The ethical implications are rightly being debated—an international summit on human gene editing is being held in Washington in December, to examine these issues—but there’s no doubt it’s a boon to cancer research. “Historically, biologists have only been able to study micro-organisms like yeast and flies,” knocking out their genes to see what happens, says Tim Wang, a graduate student at the M.I.T.’s Whitehead Institute for Biomedical Research and lead author of their paper, in Science. Wang and co-authors (including Eric Lander, a leader of the Human Genome Project) looked for essential genes in human cells derived from chronic myelogenous leukemia. They identified two previously known culprits at work in this blood cancer, so they knew they were on the right track: there’s already a drug that targets them, and it’s been a “silver bullet” for patients, Wang says. Even better, they found some other genes that seem to be essential to this cancer’s development, which were previously unknown.
This will spur drug development, but more and more targets can be hit by drugs that are already available. Based on genetic screens, the Toronto researchers found that a common diabetes drug called metformin could kill certain cancer cells in the lab. “We never would have predicted to treat that tumour with that drug,” Angers says. “But because we know the target, we can make the prediction.” Wang predicts a “renaissance” in the hunt for cancer genes, and treatments.

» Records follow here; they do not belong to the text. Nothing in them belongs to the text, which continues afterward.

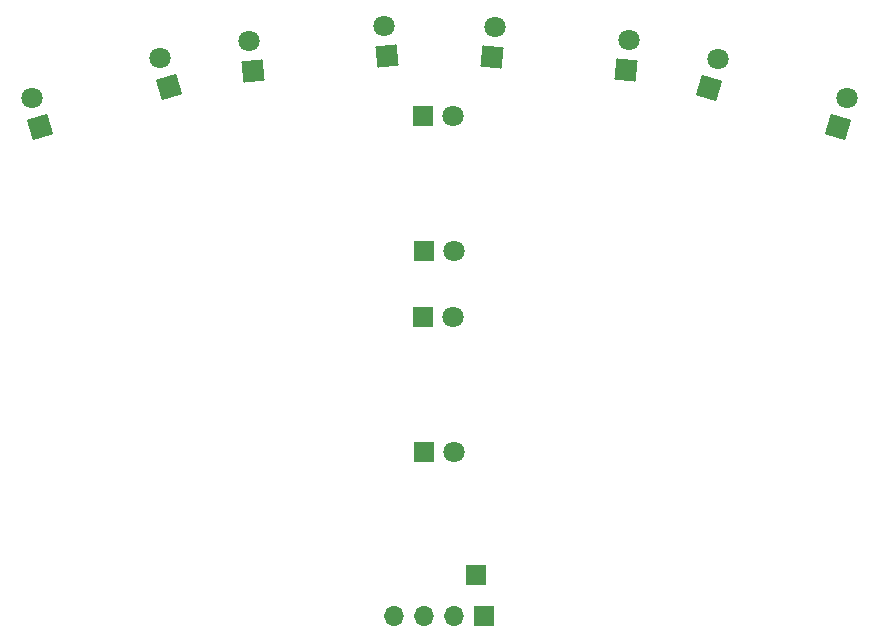
<source format=gbr>
%TF.GenerationSoftware,KiCad,Pcbnew,7.0.9*%
%TF.CreationDate,2025-01-15T18:35:07+09:00*%
%TF.ProjectId,line_side_robot2,6c696e65-5f73-4696-9465-5f726f626f74,rev?*%
%TF.SameCoordinates,Original*%
%TF.FileFunction,Soldermask,Bot*%
%TF.FilePolarity,Negative*%
%FSLAX46Y46*%
G04 Gerber Fmt 4.6, Leading zero omitted, Abs format (unit mm)*
G04 Created by KiCad (PCBNEW 7.0.9) date 2025-01-15 18:35:07*
%MOMM*%
%LPD*%
G01*
G04 APERTURE LIST*
G04 Aperture macros list*
%AMRotRect*
0 Rectangle, with rotation*
0 The origin of the aperture is its center*
0 $1 length*
0 $2 width*
0 $3 Rotation angle, in degrees counterclockwise*
0 Add horizontal line*
21,1,$1,$2,0,0,$3*%
G04 Aperture macros list end*
%ADD10R,1.700000X1.700000*%
%ADD11RotRect,1.800000X1.800000X73.000000*%
%ADD12C,1.800000*%
%ADD13R,1.800000X1.800000*%
%ADD14RotRect,1.800000X1.800000X96.000000*%
%ADD15RotRect,1.800000X1.800000X107.000000*%
%ADD16O,1.700000X1.700000*%
%ADD17RotRect,1.800000X1.800000X84.000000*%
G04 APERTURE END LIST*
D10*
%TO.C,J2*%
X157100000Y-72500000D03*
%TD*%
D11*
%TO.C,Q7*%
X176863974Y-31237940D03*
D12*
X177606598Y-28808926D03*
%TD*%
D13*
%TO.C,Q12*%
X152705000Y-62060000D03*
D12*
X155245000Y-62060000D03*
%TD*%
D14*
%TO.C,Q4*%
X149582139Y-28533510D03*
D12*
X149316637Y-26007424D03*
%TD*%
D15*
%TO.C,Q2*%
X131164465Y-31153672D03*
D12*
X130421841Y-28724658D03*
%TD*%
D11*
%TO.C,Q8*%
X187812080Y-34522371D03*
D12*
X188554704Y-32093357D03*
%TD*%
D14*
%TO.C,Q3*%
X138221025Y-29787942D03*
D12*
X137955523Y-27261856D03*
%TD*%
D10*
%TO.C,J1*%
X157784013Y-75931020D03*
D16*
X155244013Y-75931020D03*
X152704013Y-75931020D03*
X150164013Y-75931020D03*
%TD*%
D17*
%TO.C,Q6*%
X169834742Y-29737884D03*
D12*
X170100244Y-27211798D03*
%TD*%
D13*
%TO.C,Q11*%
X152670000Y-50640000D03*
D12*
X155210000Y-50640000D03*
%TD*%
D15*
%TO.C,Q1*%
X120251444Y-34552859D03*
D12*
X119508820Y-32123845D03*
%TD*%
D13*
%TO.C,Q10*%
X152720000Y-45040000D03*
D12*
X155260000Y-45040000D03*
%TD*%
D17*
%TO.C,Q5*%
X158461085Y-28602795D03*
D12*
X158726587Y-26076709D03*
%TD*%
D13*
%TO.C,Q9*%
X152670000Y-33640000D03*
D12*
X155210000Y-33640000D03*
%TD*%
M02*

</source>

It’s still science fiction for now, but some envision using these tools inside a patient’s own body, to rewrite defective DNA. “I think that’s exactly where the field is going,” Angers says. In November, scientists at the Great Ormond Street Hospital in London reported on how they’d made a final effort to treat a baby girl, named Layla Richard, from leukemia. In a medical first, they edited genes in immune cells (taken from donor blood) so they’d attack her cancer. The cells were then injected into Layla. The treatment put the baby into remission long enough that she could receive a bone marrow transplant, and she was able to return home. Clinical trials of the treatment will begin in 2016.
Directly shutting off a patient’s cancer-causing genes is a long way off, if it ever happens. “Most cancers have many, many different mutations,” says University of Toronto associate professor Jason Moffat of the Donnelly Centre for Cellular and Biomolecular Research, another author of the Cell paper. And all of the cancer must be wiped out, or remaining cells will grow. For now, it’s easier to imagine CRISPR being used in this way to treat conditions like cystic fibrosis, a potentially fatal genetic disease. “If you fix the mutation in the right cells,” Moffat says, “that patient theoretically should live a long, healthy life.” In 2017, Editas Medicine, in Cambridge, Mass., says it will begin a clinical trial using CRISPR to edit a person’s DNA as treatment for a form of blindness called Leber congenital amaurosis, caused by a gene error.
While experts debate the use of CRISPR, there’s no doubt this powerful tool has already completely overhauled the way science is done. For Moffat, the search for new cancer treatments can’t move quickly enough. “We haven’t made huge strides on curing most major cancers,” he says. “A lot of us are going to die of cancer, or know someone who has. That’s a big motivating factor for me.”